Participants in the campaign include supermarket operator E-mart, Lotte Department Store, Hyundai Department Store and other big retailers, as well as manufacturers such as Samsung Electronics, LG Electronics, Hyundai Motor, cosmetics maker AmorePacific Group and LG Household & Health Care.

Opening wallets

The first South Korean Black Friday was held in early October last year, involving 92 companies and 34,000 stores. During the period, sales at major department stores jumped 25% from a year earlier.

The campaign was aimed at shoring up consumption weighed down by an outbreak of Middle East respiratory syndrome. Because the campaign boosted consumer spending more than expected, the government widened its scope this year, with participation by manufacturers and various other companies, in addition to retailers.

Samsung Electronics and LG Electronics are selling items at discounts of up to 40-53% at directly owned stores during this year's campaign. Smartphones, refrigerators and other products are getting big discounts at Samsung stores, while LG is slashing prices for such products as 65-inch organic electroluminescence TVs.

Hyundai Motor is cutting prices by 5-10% on 5,000 of its cars, including popular models such as the Grandeur and Santa Fe.

Other participants include the Coupang e-commerce website and restaurant chain CJ group.

The 2016 Black Friday -- which takes its name from the Friday following Thanksgiving in the U.S. -- involves about 170 companies and 48,000 stores. The government expects the campaign to give a greater boost to consumer spending this year than last.

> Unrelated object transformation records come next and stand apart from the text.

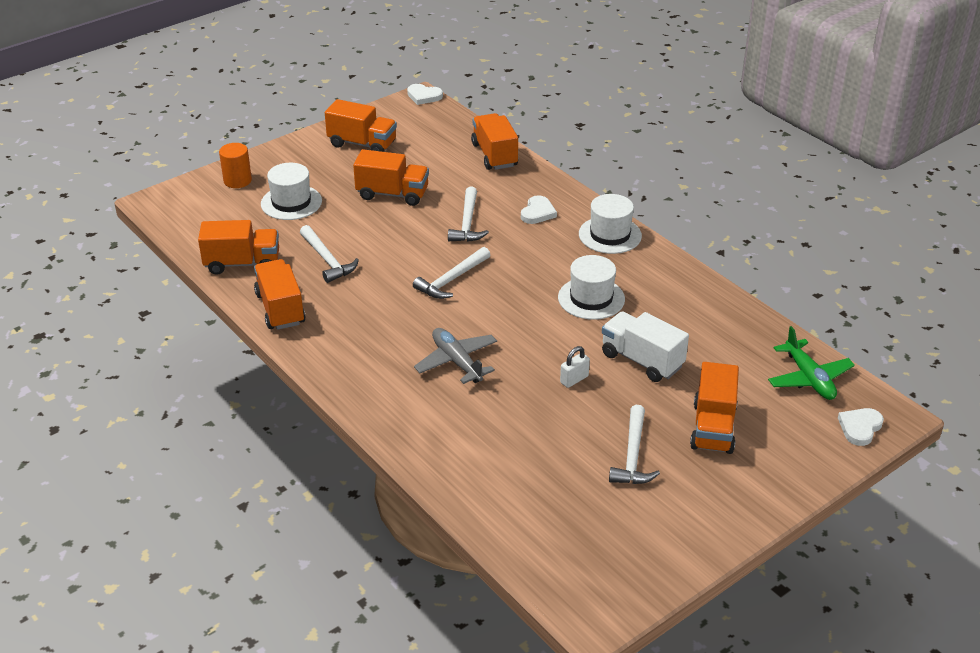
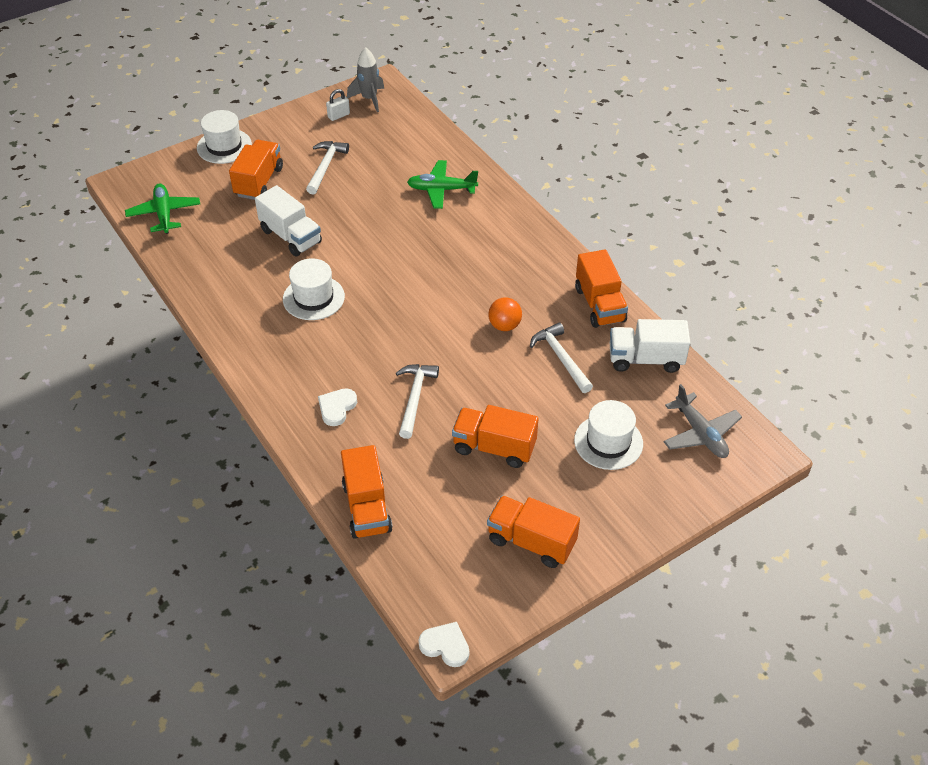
camera: 175 degrees left, 10 degrees up
orange truck [198,220,279,275] -> white truck [610,319,690,373]
orange cylinder [219,143,252,188] -> none
white hammer [413,247,490,299] -> none
grey plane [414,328,497,384] -> grey plane moved to [663,384,742,458]
white padlock [560,346,590,388] -> white padlock moved to [326,89,350,121]
white hat [579,194,642,254] -> white hat moved to [197,110,252,164]
white heart [838,408,884,446] -> none
none -> grey rocket [347,47,384,112]
none -> green plane [407,160,478,209]
none -> orange ball [488,297,522,331]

But some analysts warn consumption will shrink once the campaign ends.

South Korea's gross domestic product grew faster in the October-December period last year, due in part to the sales campaign and cuts in consumption taxes on cars. In the January-March quarter of this year, however, consumption retreated.

It is unclear whether the sales push will prop up spending enough to make up for falls in exports due to China's economic slowdown, and a weaker job market.